Christmas was a particularly celebratory time. A large Christmas party was held for Ottawa’s 150 British child guests at the Chateau Laurier put on by a group of British-born Ottawa residents. The children were given gifts and cake, and watched a Charlie Chaplin impersonator, a ventriloquist, and film clips and cartoons. The Elmwood Old Girls’ Association also put on a Christmas party at Byron House, where Santa brought stockings containing gifts, and movies were shown. On Christmas Day itself, the Ottawa-based Marionette Theatre put on a performance of Jack and the Beanstalk. 

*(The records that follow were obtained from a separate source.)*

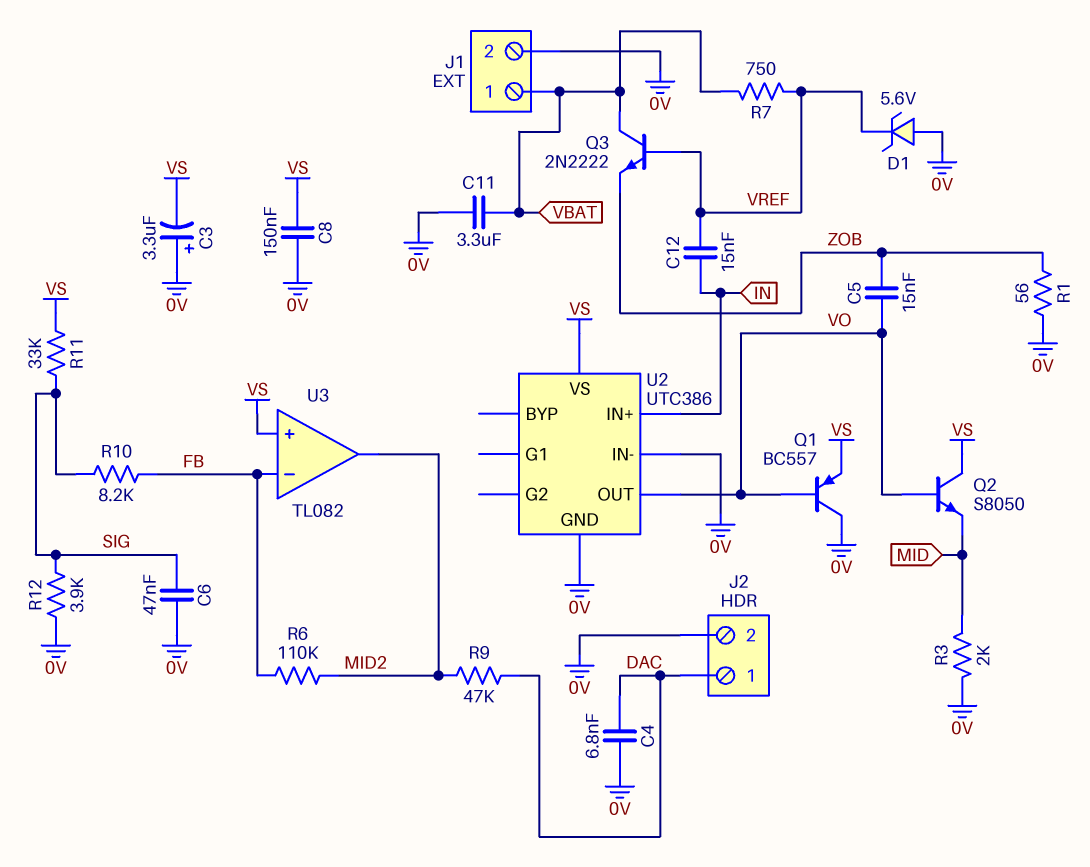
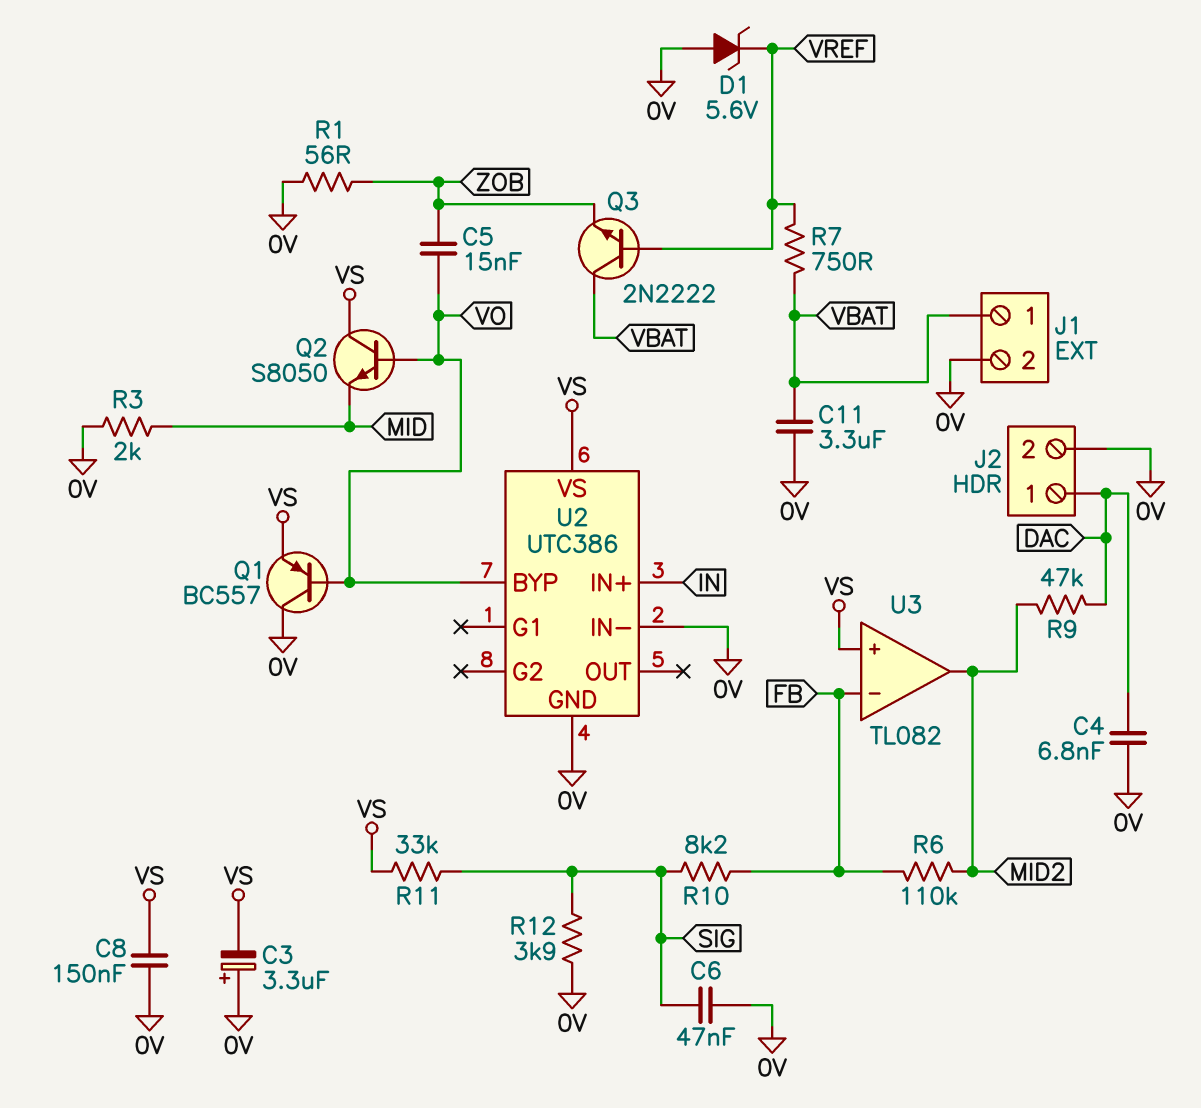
C12: 15nF (IN, VREF) -> none
U2 pin BYP: none -> VO
U2 pin OUT: VO -> none

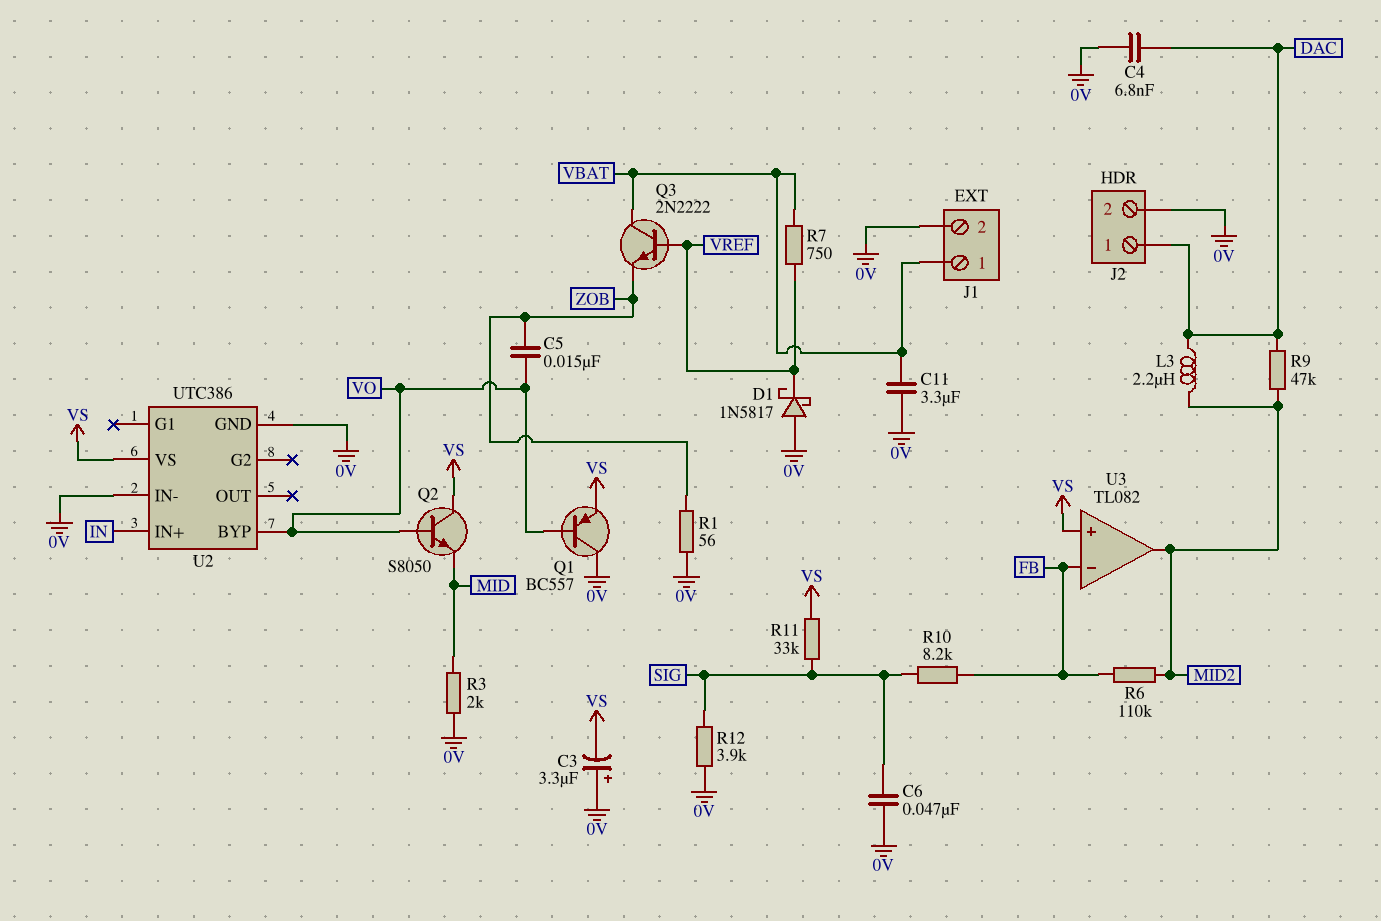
C8: 150nF (0V, VS) -> none
D1: zener 5.6V (A 0V, K VREF) -> schottky 1N5817 (A 0V, K VREF)
L3: none -> 2.2uH (DAC, MID2)

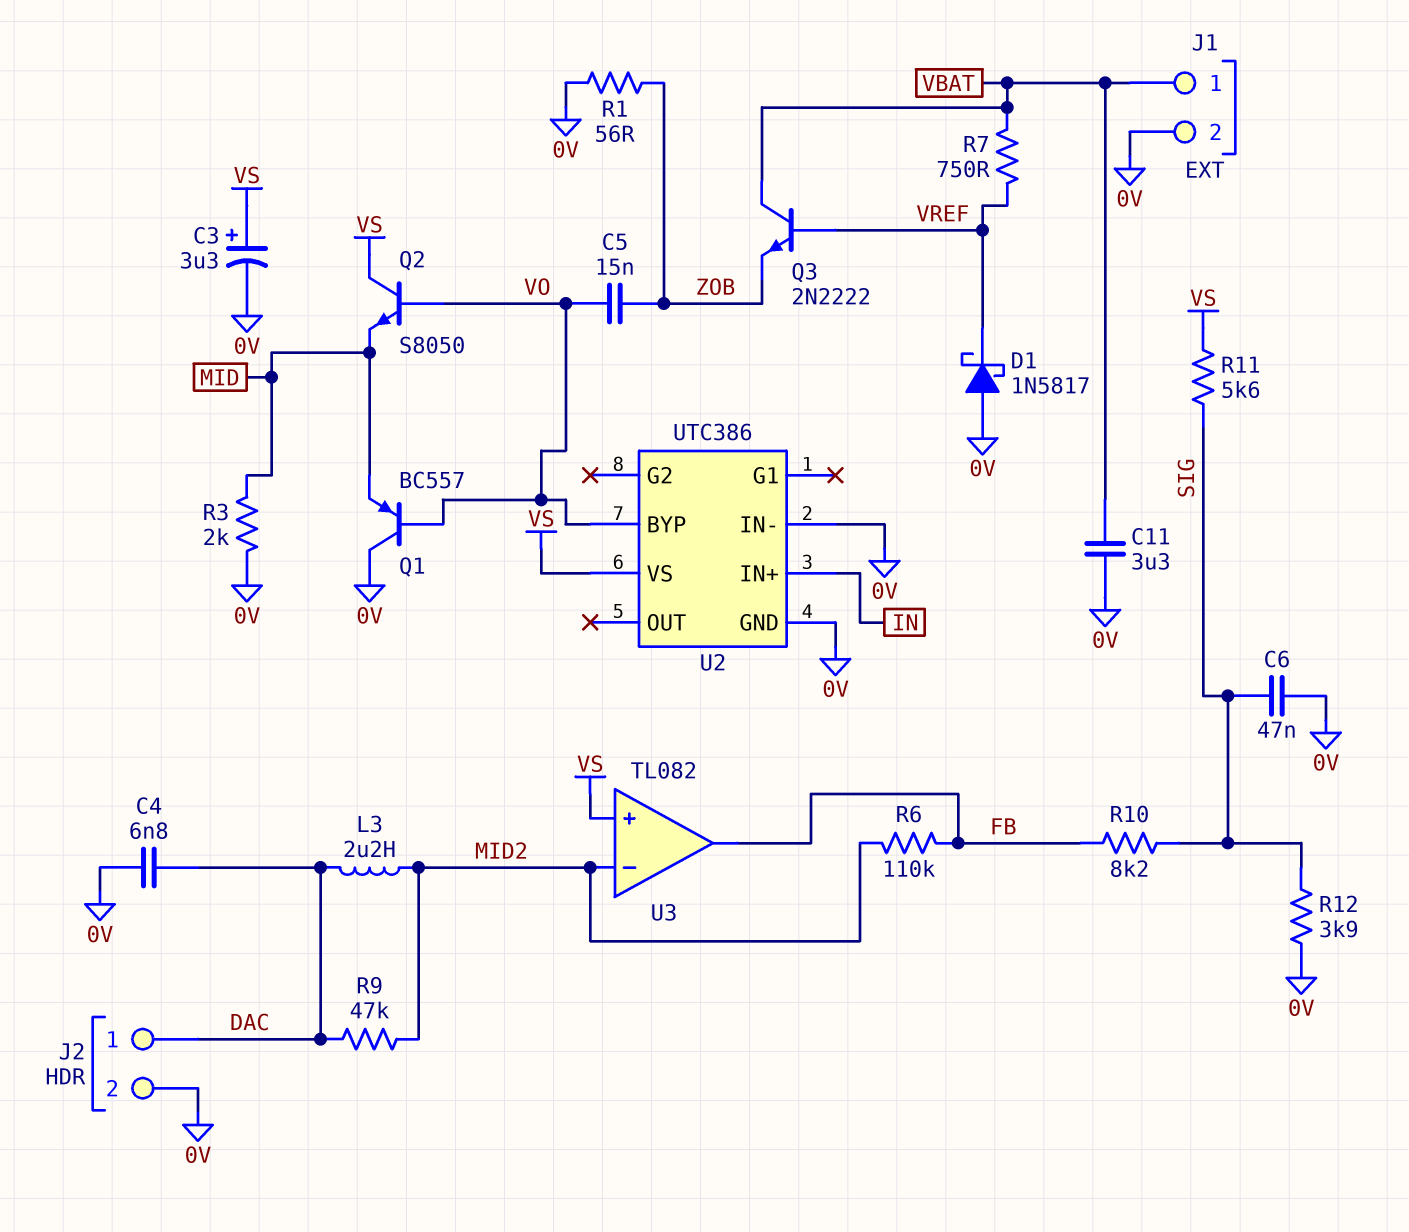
C3: 3.3uF (plus 0V, minus VS) -> 3.3uF (plus VS, minus 0V)
Q1: PNP BC557 (B VO, C 0V, E VS) -> PNP BC557 (B VO, C 0V, E MID)
R11: 33k (SIG, VS) -> 5.6k (SIG, VS)
U3 pin in-: FB -> MID2
U3 pin out: MID2 -> FB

Over the next three years, Byron House continued to be a hub of activity. A Girl Guides Brownie Pack (40th Pack) was established in 1941. Later a nursery was opened in the playroom, enabling mothers of small children in the area to attend meetings of the Hampton Park War Service Group.  

Eventually, one by one, the British child guests in Canada began to return home. Byron House on Island Park Drive was closed by late 1944. 

Sadly, Dr. Kirkpatrick passed away in 1943, and in June of 1945, his estate sold 539 Island Park Drive to the Government of Peru for use of the first Peruvian Ambassador to Canada. It remains the Ambassador’s residence today.

The houses of Island Park Drive each have a unique story to tell, and the Kirkpatrick House may have one of the most laudable. Not only is it one of Kitchissippi’s most architecturally magnificent homes, it represents a key milestone in the development of Island Park Drive as a destination for embassies. It symbolizes the generous legacy of Dr. Kirkpatrick and the significant role Canada played during WWII on the world’s stage.

Many photo pose for a photo on a spiral staircase. It’s a black and white image.